§ **Assigned task**
Please output every line of the material as it stands, without the pictures.

§ **Data section**
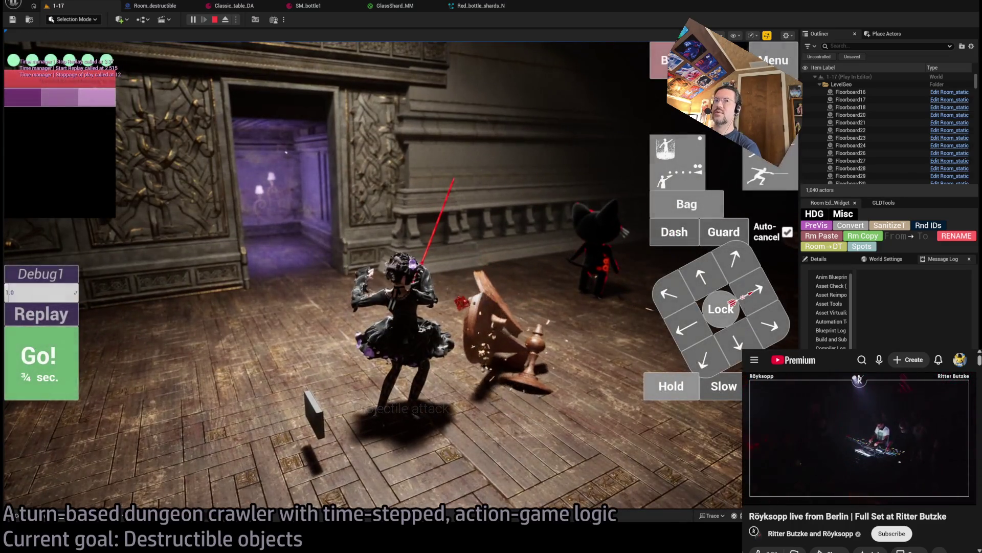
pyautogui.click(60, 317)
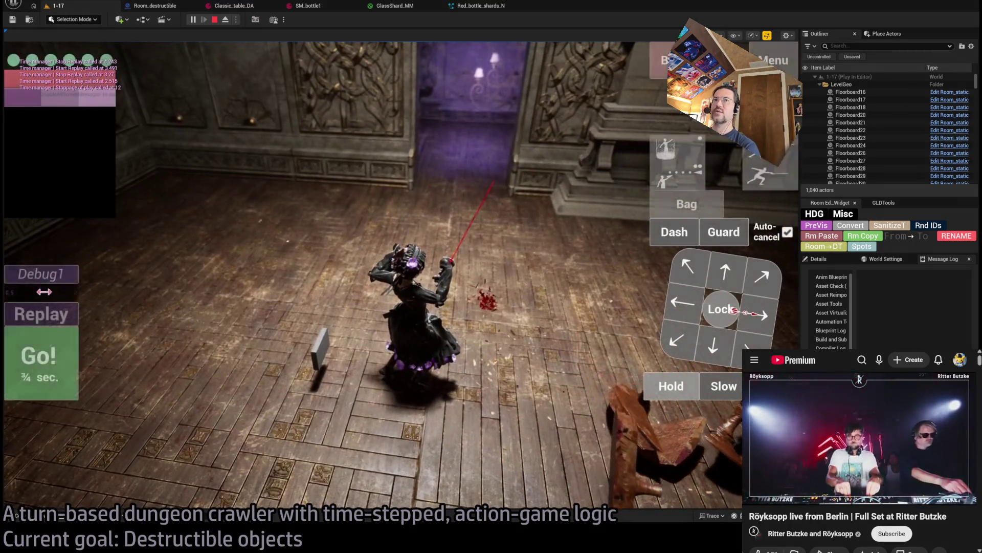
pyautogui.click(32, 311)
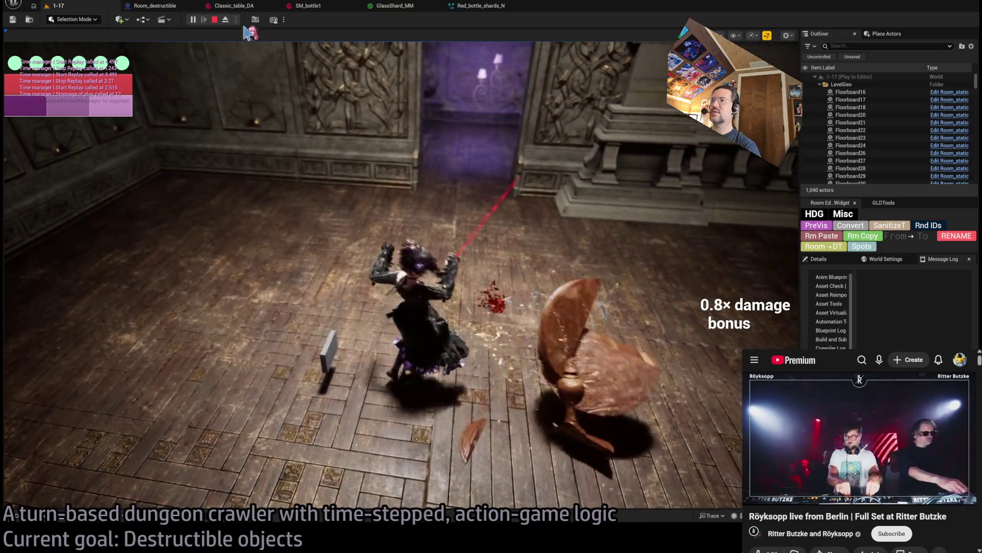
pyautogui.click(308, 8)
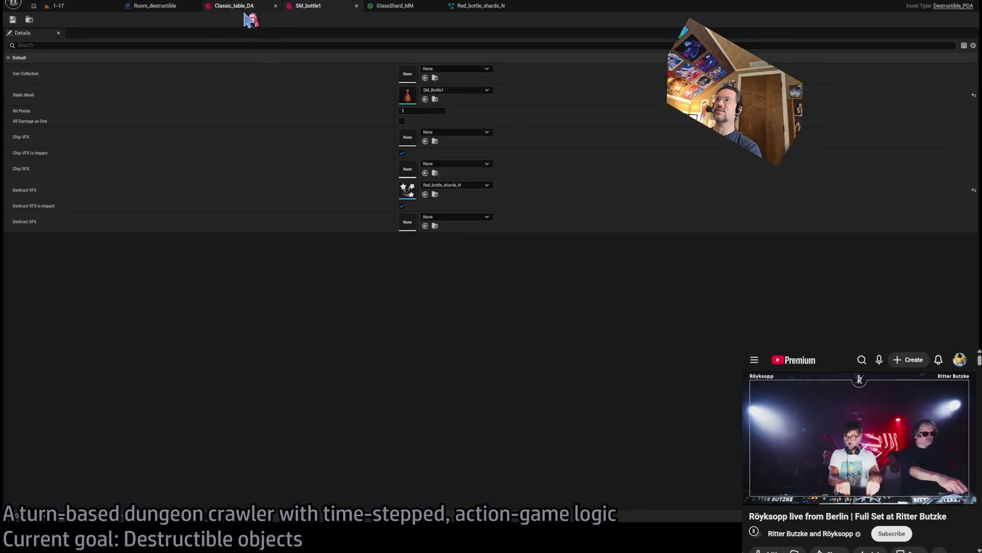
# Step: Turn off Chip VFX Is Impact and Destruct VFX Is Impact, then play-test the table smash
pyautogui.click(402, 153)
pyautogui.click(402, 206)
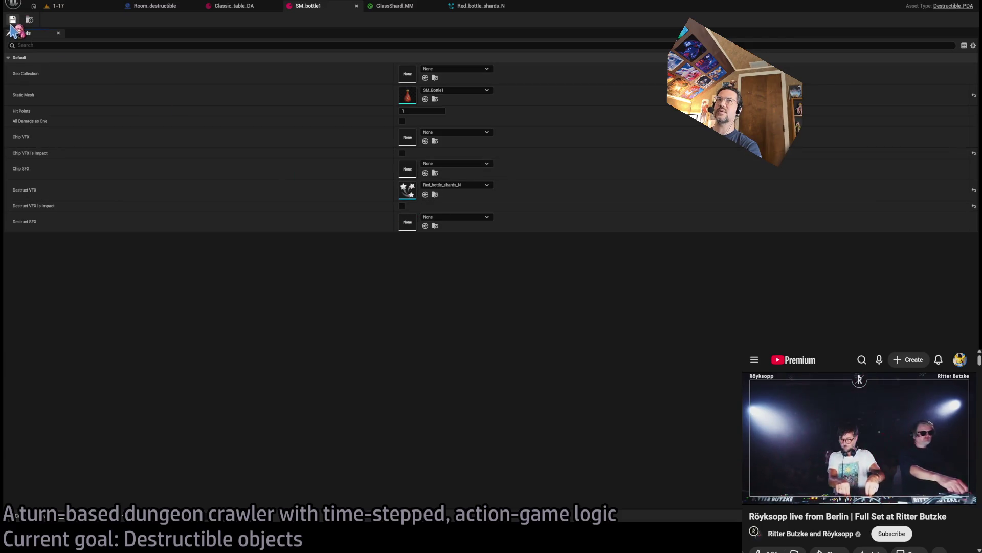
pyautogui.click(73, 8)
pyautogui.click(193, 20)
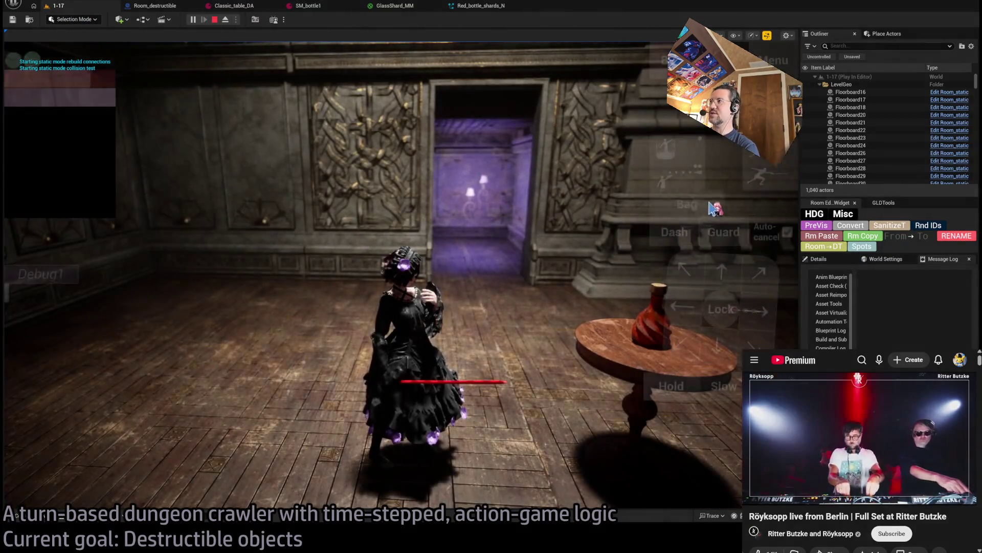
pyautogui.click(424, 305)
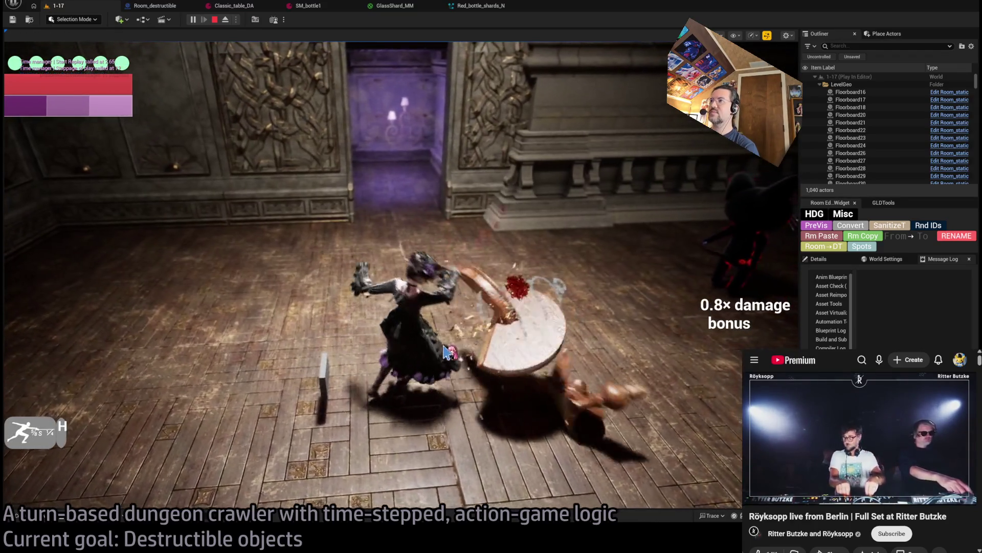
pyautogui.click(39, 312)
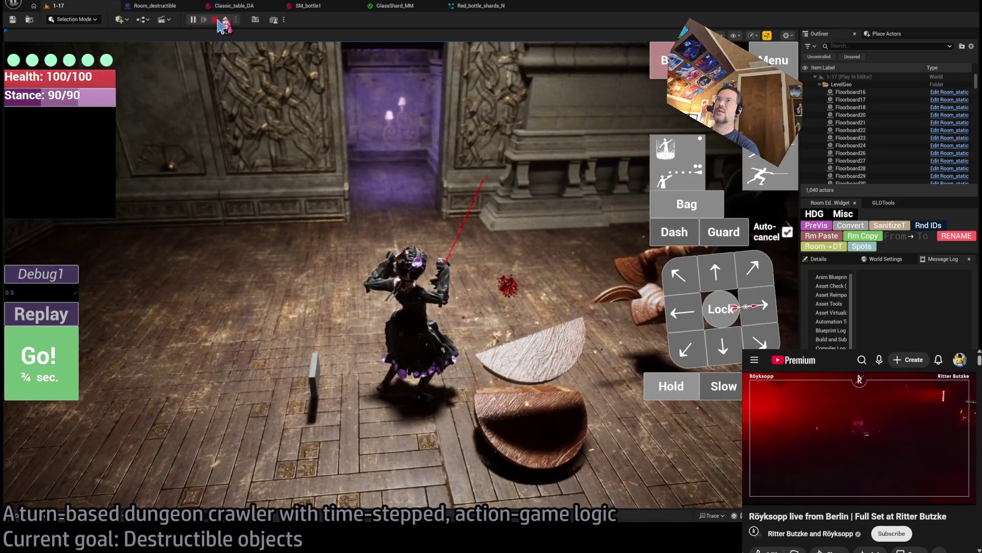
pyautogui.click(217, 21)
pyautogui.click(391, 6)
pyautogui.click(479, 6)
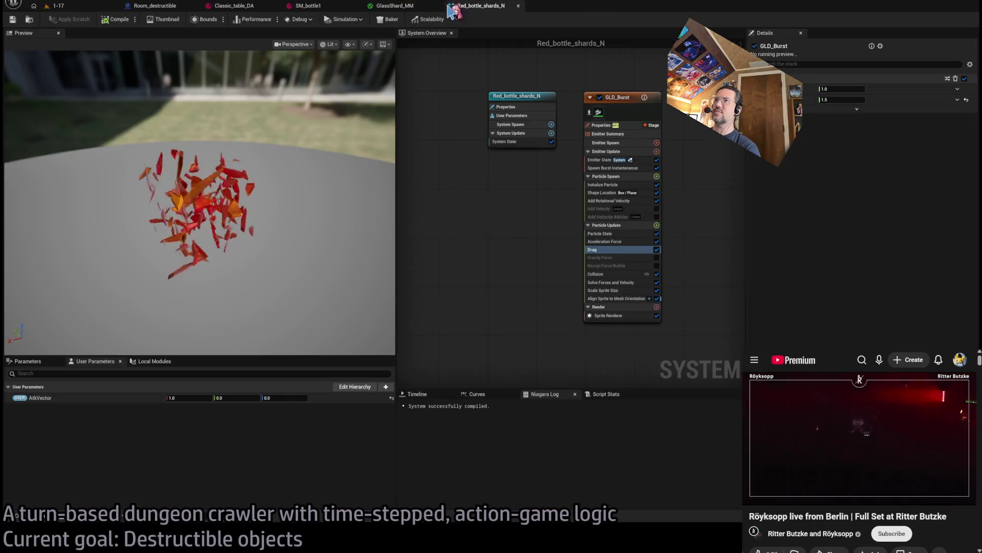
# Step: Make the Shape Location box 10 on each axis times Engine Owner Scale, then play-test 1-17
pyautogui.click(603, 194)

§ **The completed task**
pyautogui.click(60, 317)
pyautogui.click(32, 311)
pyautogui.click(308, 8)
# Step: Turn off Chip VFX Is Impact and Destruct VFX Is Impact, then play-test the table smash
pyautogui.click(402, 153)
pyautogui.click(402, 206)
pyautogui.click(73, 8)
pyautogui.click(193, 20)
pyautogui.click(424, 305)
pyautogui.click(39, 312)
pyautogui.click(217, 21)
pyautogui.click(391, 6)
pyautogui.click(479, 6)
# Step: Make the Shape Location box 10 on each axis times Engine Owner Scale, then play-test 1-17
pyautogui.click(603, 194)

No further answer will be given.